What is meant is that there are two different definitions around, like for circular variance. For classical non-circular statistics, everybody agreed on what to call variance long ago, for circular statistics, there are still different options. Therefore the code implements both.

A-ep93 commented 2 years ago

Thank you for your response @philippberens. I think maybe there is a bug in the skewness value calculated by the Fisher method. Please consider this vecotr (values are in radians): b=[0.8149,0.8456,0.3600,0.6513,0.9229,1.3470,0.5658,1.3099,1.1366,0.6194] Your code gives a value of -78.8672 for the Fisher method.

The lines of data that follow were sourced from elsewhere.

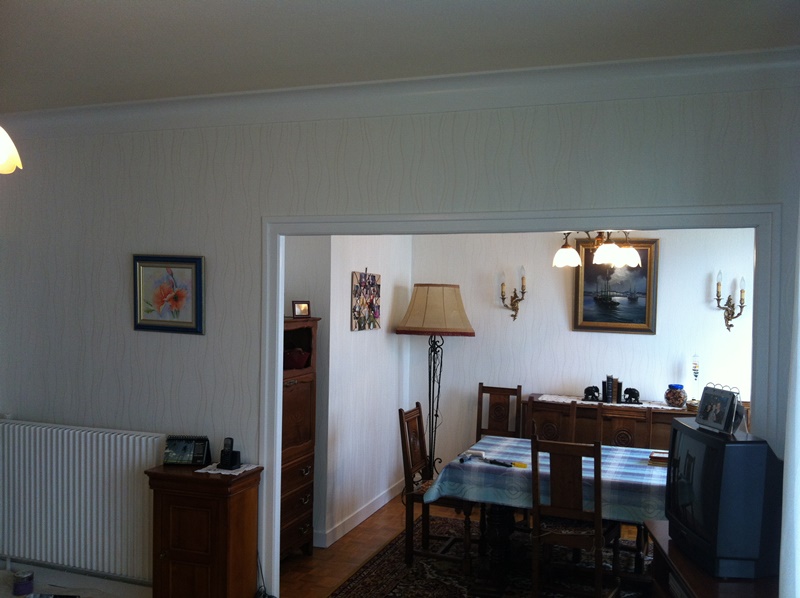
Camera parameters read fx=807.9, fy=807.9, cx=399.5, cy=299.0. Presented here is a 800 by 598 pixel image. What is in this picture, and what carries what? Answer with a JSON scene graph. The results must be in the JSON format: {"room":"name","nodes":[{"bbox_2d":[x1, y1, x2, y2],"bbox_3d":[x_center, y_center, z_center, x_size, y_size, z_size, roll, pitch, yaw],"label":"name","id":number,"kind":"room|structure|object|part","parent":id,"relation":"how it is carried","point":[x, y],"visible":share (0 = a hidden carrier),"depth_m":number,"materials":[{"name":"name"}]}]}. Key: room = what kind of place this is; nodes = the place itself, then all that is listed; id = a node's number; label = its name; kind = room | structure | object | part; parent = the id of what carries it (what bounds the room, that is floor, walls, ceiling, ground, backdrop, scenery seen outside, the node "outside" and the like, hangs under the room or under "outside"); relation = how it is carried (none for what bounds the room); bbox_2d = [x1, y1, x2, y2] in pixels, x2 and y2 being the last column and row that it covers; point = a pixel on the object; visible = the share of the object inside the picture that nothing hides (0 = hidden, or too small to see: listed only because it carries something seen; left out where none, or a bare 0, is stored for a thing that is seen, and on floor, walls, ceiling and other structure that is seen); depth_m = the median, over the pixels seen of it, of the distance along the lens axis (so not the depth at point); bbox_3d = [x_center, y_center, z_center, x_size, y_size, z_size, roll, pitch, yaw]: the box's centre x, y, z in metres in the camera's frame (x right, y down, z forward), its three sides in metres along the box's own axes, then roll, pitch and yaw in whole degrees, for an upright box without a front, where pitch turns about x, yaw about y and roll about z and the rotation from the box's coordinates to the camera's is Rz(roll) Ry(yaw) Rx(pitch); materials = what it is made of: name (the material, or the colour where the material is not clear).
{"room":"dining room","nodes":[
{"label":"dining room","id":0,"kind":"room"},
{"bbox_2d":[12,570,33,594],"bbox_3d":[-2.057,1.550,4.411,0.103,0.108,0.103,1,1,20],"label":"candle jar","id":1,"kind":"object","parent":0,"point":[24,585],"visible":1,"depth_m":4.37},
{"bbox_2d":[280,234,411,549],"bbox_3d":[-0.422,0.315,6.115,0.386,2.673,2.392,1,1,20],"label":"dining side wall","id":2,"kind":"structure","parent":0,"point":[342,299],"depth_m":5.84,"materials":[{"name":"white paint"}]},
{"bbox_2d":[317,481,402,547],"bbox_3d":[-0.280,1.592,6.010,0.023,0.103,2.284,1,1,20],"label":"baseboard","id":3,"kind":"structure","parent":2,"relation":"attached to","point":[345,526],"depth_m":5.94,"materials":[{"name":"white paint"}]},
{"bbox_2d":[351,270,381,331],"bbox_3d":[-0.244,0.003,6.010,0.041,0.448,0.556,1,1,20],"label":"photo collage","id":4,"kind":"object","parent":2,"relation":"attached to","point":[371,277],"visible":0.99,"depth_m":5.97,"materials":[{"name":"multicoloured paper"}]},
{"bbox_2d":[1,0,799,116],"bbox_3d":[-1.024,-1.067,2.277,5.807,0.114,4.735,1,1,20],"label":"ceiling","id":5,"kind":"structure","parent":0,"point":[176,2],"depth_m":3.15,"materials":[{"name":"white paint"}]},
{"bbox_2d":[0,126,22,173],"bbox_3d":[-1.423,-0.694,2.429,0.641,0.659,0.621,1,1,2],"label":"ceiling lamp","id":6,"kind":"object","parent":5,"relation":"hanging from","point":[7,146],"visible":1,"depth_m":2.49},
{"bbox_2d":[552,230,641,268],"bbox_3d":[1.266,-0.620,5.153,0.623,0.794,0.629,1,1,20],"label":"chandelier","id":7,"kind":"object","parent":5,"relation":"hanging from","point":[602,252],"visible":0.79,"depth_m":5.08,"materials":[{"name":"metal"}]},
{"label":"shade","id":8,"kind":"part","parent":7,"relation":"part of","materials":[{"name":"white glass"}]},
{"bbox_2d":[2,75,799,597],"bbox_3d":[-0.540,0.320,4.121,5.502,2.745,0.133,1,1,20],"label":"wall","id":9,"kind":"structure","parent":0,"point":[184,381],"depth_m":4.15,"materials":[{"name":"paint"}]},
{"bbox_2d":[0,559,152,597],"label":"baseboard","id":10,"kind":"structure","parent":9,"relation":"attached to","point":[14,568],"depth_m":4.49,"materials":[{"name":"white"}]},
{"bbox_2d":[0,420,163,581],"bbox_3d":[-1.788,1.078,4.404,1.195,0.751,0.093,1,1,20],"label":"radiator","id":11,"kind":"object","parent":9,"relation":"attached to","point":[118,436],"visible":0.95,"depth_m":4.33,"materials":[{"name":"white metal"}]},
{"bbox_2d":[133,254,205,334],"bbox_3d":[-1.223,-0.030,4.263,0.430,0.403,0.031,1,1,20],"label":"framed picture","id":12,"kind":"object","parent":9,"relation":"attached to","point":[197,265],"visible":0.98,"depth_m":4.25},
{"bbox_2d":[0,46,799,140],"bbox_3d":[-0.440,-0.957,3.654,4.813,0.131,0.791,1,1,20],"label":"crown molding","id":13,"kind":"structure","parent":9,"relation":"attached to","point":[159,103],"depth_m":3.73,"materials":[{"name":"white paint"}]},
{"bbox_2d":[255,201,788,597],"bbox_3d":[0.444,0.641,3.817,2.554,2.144,0.208,1,1,20],"label":"door frame","id":14,"kind":"structure","parent":9,"relation":"attached to","point":[279,295],"depth_m":3.75,"materials":[{"name":"white paint"}]},
{"bbox_2d":[778,198,799,597],"bbox_3d":[1.169,0.373,2.195,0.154,2.521,0.932,1,1,20],"label":"curtain","id":15,"kind":"object","parent":9,"relation":"attached to","point":[799,319],"visible":0.99,"depth_m":2.45,"materials":[{"name":"white fabric"}]},
{"bbox_2d":[280,491,650,597],"bbox_3d":[1.005,1.727,4.822,4.387,0.102,3.480,1,1,20],"label":"floor","id":16,"kind":"structure","parent":0,"point":[370,521],"depth_m":5.23,"materials":[{"name":"brown wood"}]},
{"bbox_2d":[147,461,262,597],"bbox_3d":[-0.969,1.250,4.030,0.460,0.809,0.336,1,1,20],"label":"wooden cabinet","id":17,"kind":"object","parent":16,"relation":"on","point":[240,479],"visible":0.96,"depth_m":3.90,"materials":[{"name":"brown wood"}]},
{"bbox_2d":[162,435,210,465],"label":"desk calendar","id":18,"kind":"object","parent":17,"relation":"on","point":[201,453],"visible":1,"depth_m":4.10,"materials":[{"name":"black"}]},
{"bbox_2d":[194,462,257,475],"bbox_3d":[-0.862,0.850,4.050,0.248,0.005,0.236,1,1,20],"label":"doily","id":19,"kind":"object","parent":17,"relation":"on","point":[219,471],"visible":0.66,"depth_m":4.01,"materials":[{"name":"white fabric"}]},
{"bbox_2d":[218,437,241,468],"bbox_3d":[-0.853,0.765,4.038,0.092,0.151,0.087,1,1,20],"label":"cordless phone","id":20,"kind":"object","parent":19,"relation":"on","point":[232,458],"visible":0.99,"depth_m":4.02,"materials":[{"name":"black plastic"}]},
{"bbox_2d":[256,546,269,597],"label":"power cord","id":21,"kind":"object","parent":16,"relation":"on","point":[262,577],"visible":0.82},
{"bbox_2d":[279,317,318,561],"bbox_3d":[-0.837,0.891,4.995,0.441,1.528,0.706,1,1,20],"label":"wooden cabinet","id":22,"kind":"object","parent":16,"relation":"on","point":[292,396],"visible":0.38,"depth_m":5.01,"materials":[{"name":"brown wood"}]},
{"bbox_2d":[283,347,310,369],"bbox_3d":[-0.675,0.374,5.105,0.219,0.119,0.191,1,1,20],"label":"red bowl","id":23,"kind":"object","parent":22,"relation":"in","point":[290,360],"visible":0.81,"depth_m":5.05,"materials":[{"name":"red"}]},
{"bbox_2d":[292,300,310,317],"bbox_3d":[-0.650,0.066,5.249,0.118,0.115,0.073,0,1,-35],"label":"photo frame","id":24,"kind":"object","parent":22,"relation":"on","point":[297,314],"visible":1,"depth_m":5.23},
{"bbox_2d":[396,284,474,477],"bbox_3d":[0.283,0.766,6.482,0.585,1.788,0.541,1,1,20],"label":"floor lamp","id":25,"kind":"object","parent":16,"relation":"on","point":[428,314],"visible":0.91,"depth_m":6.32,"materials":[{"name":"metal"}]},
{"bbox_2d":[329,511,651,597],"bbox_3d":[0.901,1.693,4.713,2.338,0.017,2.172,1,1,20],"label":"rug","id":26,"kind":"object","parent":16,"relation":"on","point":[378,565],"visible":0.69,"depth_m":4.98,"materials":[{"name":"carpet"}]},
{"bbox_2d":[397,401,474,571],"bbox_3d":[0.295,1.184,5.186,0.505,0.976,0.445,1,1,20],"label":"dining chair","id":27,"kind":"object","parent":26,"relation":"on","point":[408,466],"visible":0.73,"depth_m":5.09,"materials":[{"name":"brown wood"}]},
{"bbox_2d":[425,436,667,595],"bbox_3d":[1.221,1.339,4.803,1.920,0.725,1.097,1,1,20],"label":"dining table","id":28,"kind":"object","parent":26,"relation":"on","point":[496,525],"visible":0.54,"depth_m":4.60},
{"bbox_2d":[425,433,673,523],"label":"tablecloth","id":29,"kind":"object","parent":28,"relation":"on","point":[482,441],"visible":0.49,"depth_m":4.53,"materials":[{"name":"blue fabric"}]},
{"bbox_2d":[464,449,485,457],"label":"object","id":30,"kind":"object","parent":29,"relation":"on","point":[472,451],"visible":0.9,"depth_m":4.87,"materials":[{"name":"white"}]},
{"bbox_2d":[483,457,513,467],"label":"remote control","id":31,"kind":"object","parent":29,"relation":"on","point":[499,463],"visible":0.99,"depth_m":4.67,"materials":[{"name":"black plastic"}]},
{"bbox_2d":[648,449,668,466],"bbox_3d":[1.577,0.933,4.742,0.218,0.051,0.185,1,1,20],"label":"book","id":32,"kind":"object","parent":29,"relation":"on","point":[665,458],"visible":0.51,"depth_m":4.69,"materials":[{"name":"paper"}]},
{"bbox_2d":[526,398,577,442],"bbox_3d":[0.979,1.189,5.438,0.431,0.973,0.499,1,1,20],"label":"dining chair","id":33,"kind":"object","parent":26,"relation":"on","point":[550,414],"visible":0.31,"depth_m":5.63,"materials":[{"name":"brown wood"}]},
{"bbox_2d":[528,433,618,597],"bbox_3d":[0.947,1.200,4.346,0.422,0.979,0.504,1,1,20],"label":"dining chair","id":34,"kind":"object","parent":26,"relation":"on","point":[598,528],"visible":0.98,"depth_m":4.20,"materials":[{"name":"brown wood"}]},
{"bbox_2d":[595,405,652,448],"bbox_3d":[1.428,1.204,5.245,0.426,0.963,0.498,1,1,20],"label":"dining chair","id":35,"kind":"object","parent":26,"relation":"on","point":[635,426],"visible":0.31,"depth_m":5.43,"materials":[{"name":"brown wood"}]},
{"bbox_2d":[476,384,522,439],"bbox_3d":[0.726,1.173,6.258,0.431,0.973,0.517,1,1,20],"label":"dining chair","id":36,"kind":"object","parent":16,"relation":"on","point":[477,419],"visible":0.52,"depth_m":6.44,"materials":[{"name":"brown wood"}]},
{"bbox_2d":[527,392,744,449],"bbox_3d":[1.789,1.232,6.154,1.655,0.910,0.464,1,1,20],"label":"sideboard","id":37,"kind":"object","parent":16,"relation":"on","point":[658,431],"visible":0.17,"depth_m":6.04,"materials":[{"name":"brown wood"}]},
{"bbox_2d":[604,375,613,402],"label":"book","id":38,"kind":"object","parent":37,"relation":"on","point":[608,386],"visible":0.98,"depth_m":6.14,"materials":[{"name":"black paper"}]},
{"bbox_2d":[536,394,683,409],"bbox_3d":[1.618,0.788,6.202,1.157,0.007,0.355,1,1,20],"label":"table runner","id":39,"kind":"object","parent":37,"relation":"on","point":[668,407],"visible":0.51,"depth_m":6.16,"materials":[{"name":"white fabric"}]},
{"bbox_2d":[583,385,599,401],"bbox_3d":[1.484,0.725,6.241,0.142,0.113,0.100,1,1,20],"label":"elephant figurine","id":40,"kind":"object","parent":39,"relation":"on","point":[587,389],"visible":0.99,"depth_m":6.21,"materials":[{"name":"black"}]},
{"bbox_2d":[622,387,640,403],"bbox_3d":[1.763,0.734,6.160,0.154,0.116,0.095,1,1,20],"label":"elephant figurine","id":41,"kind":"object","parent":39,"relation":"on","point":[638,394],"visible":0.99,"depth_m":6.13,"materials":[{"name":"black"}]},
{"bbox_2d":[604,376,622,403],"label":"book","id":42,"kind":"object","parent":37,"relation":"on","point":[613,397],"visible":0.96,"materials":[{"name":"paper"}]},
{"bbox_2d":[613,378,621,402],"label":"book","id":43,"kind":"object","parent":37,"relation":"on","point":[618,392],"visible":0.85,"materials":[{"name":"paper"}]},
{"bbox_2d":[665,384,686,407],"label":"jar","id":44,"kind":"object","parent":37,"relation":"on","point":[669,399],"visible":1,"depth_m":5.95,"materials":[{"name":"clear glass"}]},
{"bbox_2d":[690,354,700,404],"bbox_3d":[2.208,0.605,6.043,0.096,0.401,0.095,1,1,20],"label":"galileo thermometer","id":45,"kind":"object","parent":37,"relation":"on","point":[694,371],"visible":0.89,"depth_m":6.02,"materials":[{"name":"clear glass"}]},
{"bbox_2d":[646,519,780,597],"bbox_3d":[1.218,1.329,2.971,0.458,0.732,0.980,1,1,6],"label":"tv stand","id":46,"kind":"object","parent":16,"relation":"on","point":[696,572],"visible":0.45,"depth_m":2.93,"materials":[{"name":"brown wood"}]},
{"bbox_2d":[664,416,782,580],"bbox_3d":[1.188,0.724,3.045,0.258,0.489,0.627,1,1,-1],"label":"television","id":47,"kind":"object","parent":46,"relation":"on","point":[716,454],"visible":0.94,"depth_m":2.78,"materials":[{"name":"black plastic"}]},
{"bbox_2d":[695,385,739,434],"bbox_3d":[1.220,0.418,3.076,0.100,0.167,0.232,1,1,-7],"label":"photo frame","id":48,"kind":"object","parent":47,"relation":"on","point":[701,407],"visible":0.99,"depth_m":3.04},
{"bbox_2d":[406,226,753,475],"bbox_3d":[1.728,0.350,6.441,3.557,2.700,0.129,1,1,20],"label":"dining back wall","id":49,"kind":"structure","parent":0,"point":[563,305],"depth_m":6.55,"materials":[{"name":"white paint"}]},
{"bbox_2d":[499,267,526,319],"bbox_3d":[0.917,-0.038,6.542,0.224,0.446,0.153,1,1,20],"label":"wall sconce","id":50,"kind":"object","parent":49,"relation":"attached to","point":[502,295],"visible":0.98,"depth_m":6.53,"materials":[{"name":"gold metal"}]},
{"bbox_2d":[574,237,657,332],"bbox_3d":[1.696,-0.110,6.357,0.624,0.740,0.046,1,1,20],"label":"framed painting","id":51,"kind":"object","parent":49,"relation":"attached to","point":[592,267],"visible":0.88,"depth_m":6.35},
{"bbox_2d":[715,270,746,331],"bbox_3d":[2.479,0.016,6.070,0.223,0.469,0.151,1,1,20],"label":"wall sconce","id":52,"kind":"object","parent":49,"relation":"attached to","point":[719,295],"visible":0.98,"depth_m":6.07,"materials":[{"name":"gold metal"}]}
]}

However, I could find the R code below which gives a different result (-0.6). I found the code from here:

cmoment <- function(a, k=1) { c.k <- mean(cos(k * a)); s.k <- mean(sin(k * a)); r.k <- sqrt(c.k^2 + s.k^2); t.k <- (atan2(s.k, c.k) + 2*pi) %% (2*pi); c(c=c.k, s=s.k, r=r.k, t=t.k) }; cskew <- function(a) { m.1 <- cmoment(a, 1); m.2 <- cmoment(a, 2); m.2["r"] * sin(m.2["t"] - 2*m.1["t"]) / (1 - m.1["r"])^(3/2) }

cc <- c(0.8149,0.8456,0.3600, 0.6513,0.9229,1.3470,0.5658,1.3099,1.1366,0.6194)

cskew(cc %% (2*pi))

It think the value that I get from your code is not reasonable and maybe there is a bug in your code. Can you please check to see whether you agree with me on this?